== Excerpted text

Walking into Cowper's Specimen, you'll imagine - undoubtedly for the first time - how an imprisoned 19th-century lepidopterist might have organized his cell. In fact, Cowper's installation was inspired by his discovery that Henry Skinner, a curator of the entomology department at Philadelphia's Academy of Natural Sciences, actually met an inmate at Eastern State in 1889 who was a trained lepidopterist, and was astonished to see that he had collected 18 species of moths and butterflies in the yard outside his cell.

Cowper has retrofitted his cell space with old-fashioned display cases and a wooden flat file and filled them with jars, test tubes, and cigar-box arrangements of insects recently found (dead) on the premises by him and helpful ESP staff. Clearly, he is familiar with artist Mark Dion's fanciful re-creations of historic places and events, but as a real-life entomology curatorial assistant at the academy, he brings an encyclopedic knowledge, palpable enthusiasm, and wit to his project (I'm assuming his dead stinkbug viewed through a peephole in the flat file is a reference to Marcel Duchamp's Etant Donnes at the nearby Philadelphia Museum of Art).

====
== Data extract

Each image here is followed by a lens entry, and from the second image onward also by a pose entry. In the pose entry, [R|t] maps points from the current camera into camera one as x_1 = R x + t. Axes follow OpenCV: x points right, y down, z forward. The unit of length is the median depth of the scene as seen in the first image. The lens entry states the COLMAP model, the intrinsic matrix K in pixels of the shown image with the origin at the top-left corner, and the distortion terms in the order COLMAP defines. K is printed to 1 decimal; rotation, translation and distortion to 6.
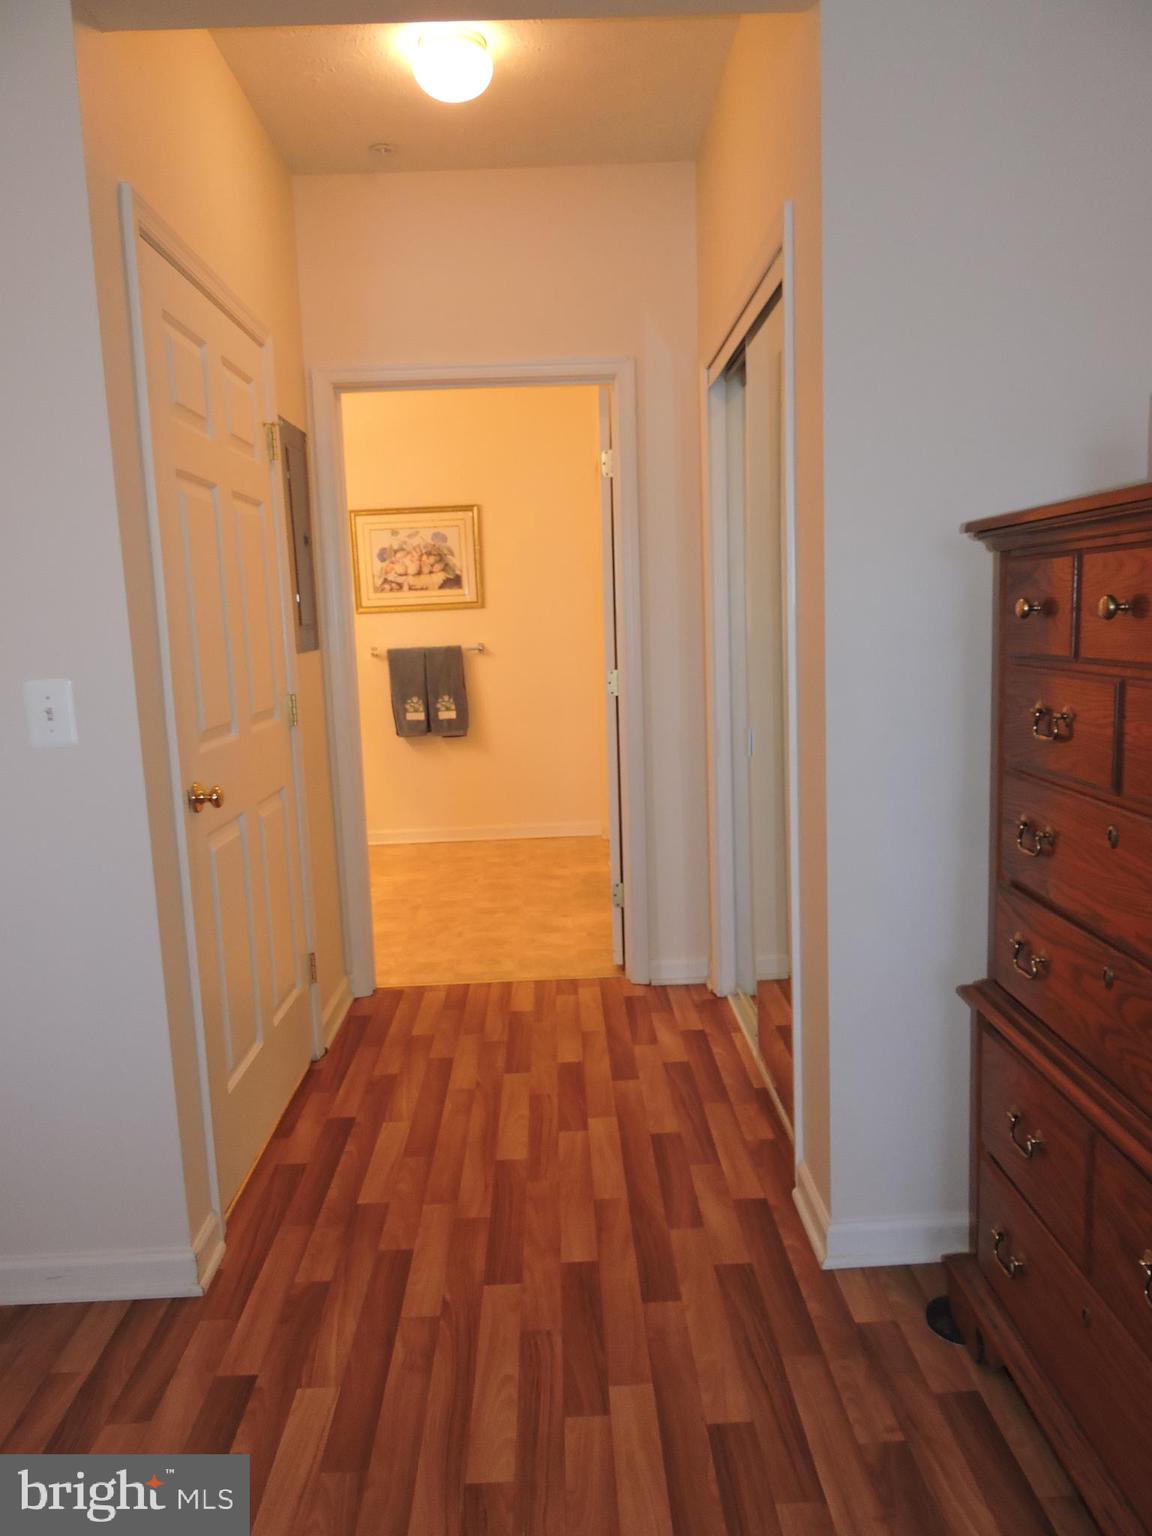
lens RADIAL K [[1110.3, 0, 576.0], [0, 1110.3, 768.0], [0, 0, 1]] dist [-0.008063, -0.001727]
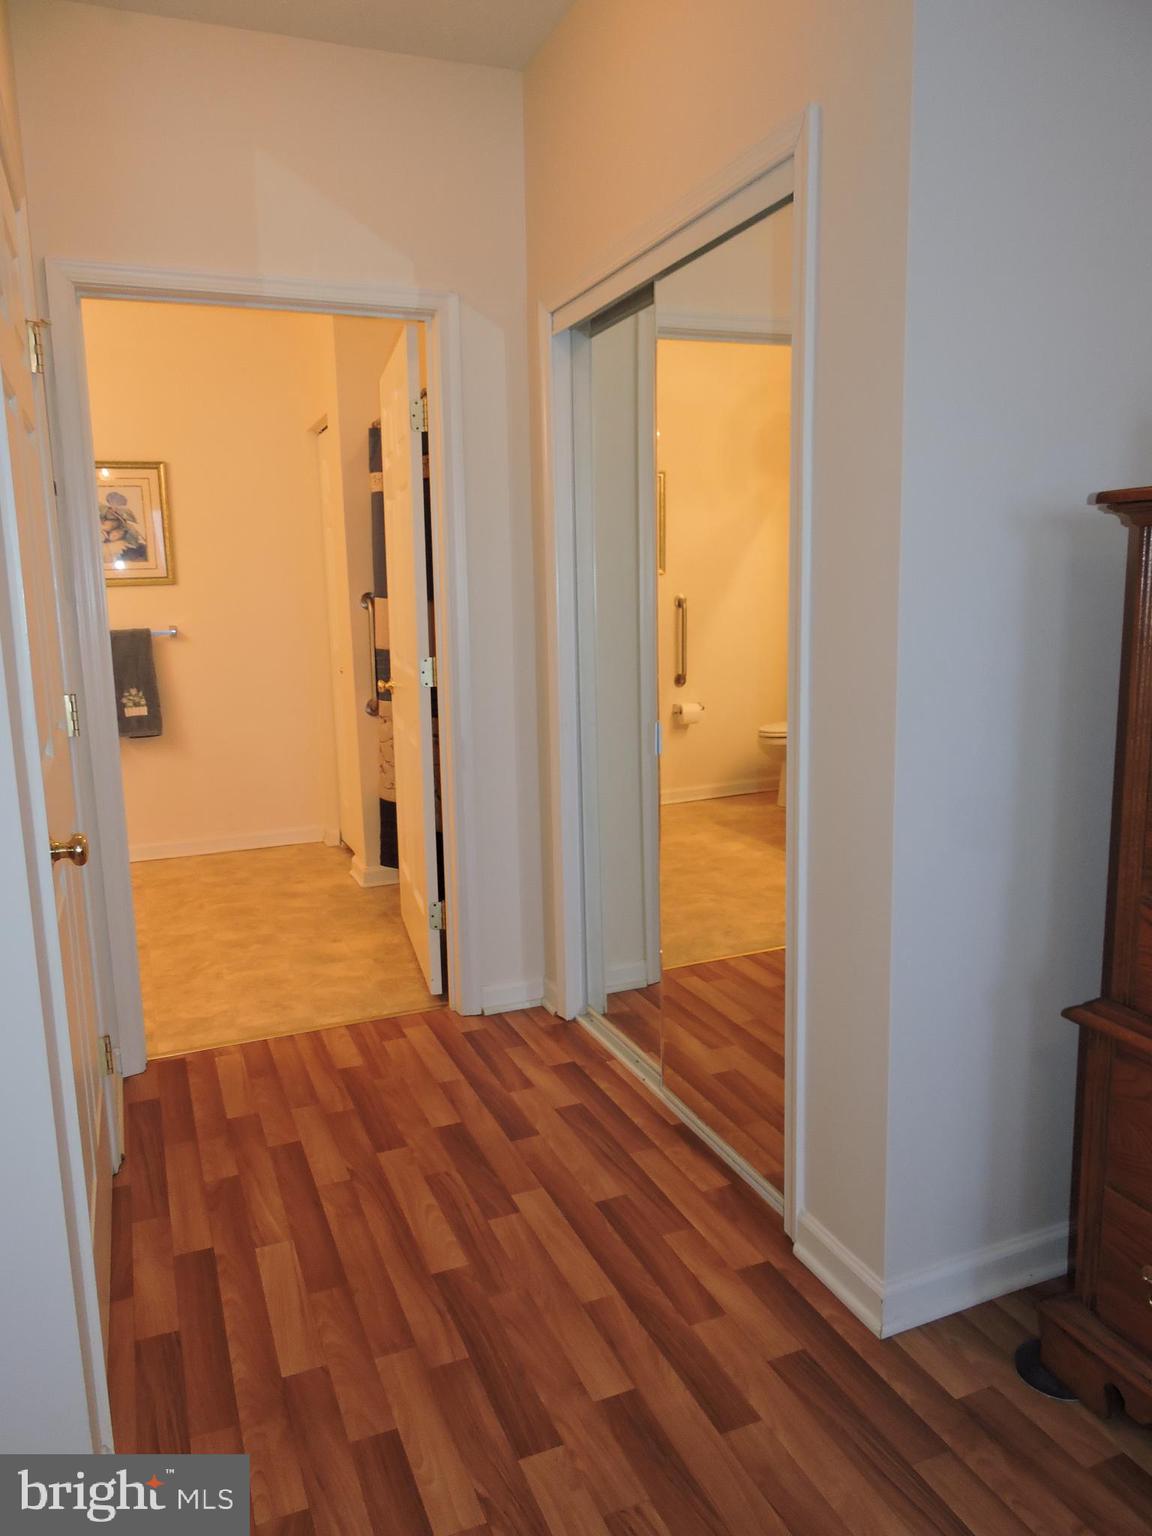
lens RADIAL K [[1101.7, 0, 576.0], [0, 1101.7, 768.0], [0, 0, 1]] dist [0.000668, -0.008852]
pose [[0.930759, -0.041465, 0.363274, -0.179608], [0.036108, 0.999116, 0.021527, -0.017423], [-0.363845, -0.006919, 0.931434, 0.163026]]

====

Problem statement ::
Summarize the passage about Cowper's Specimen in two sentences.

Exercise solution ::
Cowper's Specimen imagines how an imprisoned 19th-century lepidopterist might have organized his quarters, and it was inspired by Cowper's discovery that Henry Skinner of Philadelphia's Academy of Natural Sciences met an inmate at Eastern State in 1889 who had collected 18 species of moths and butterflies in the yard. Cowper, an entomology curatorial assistant at the academy, has fitted the space with old-fashioned display cases and a wooden flat file holding jars, test tubes, and cigar-box arrangements of insects found dead on the premises, and he brings encyclopedic knowledge, enthusiasm, and wit to the project.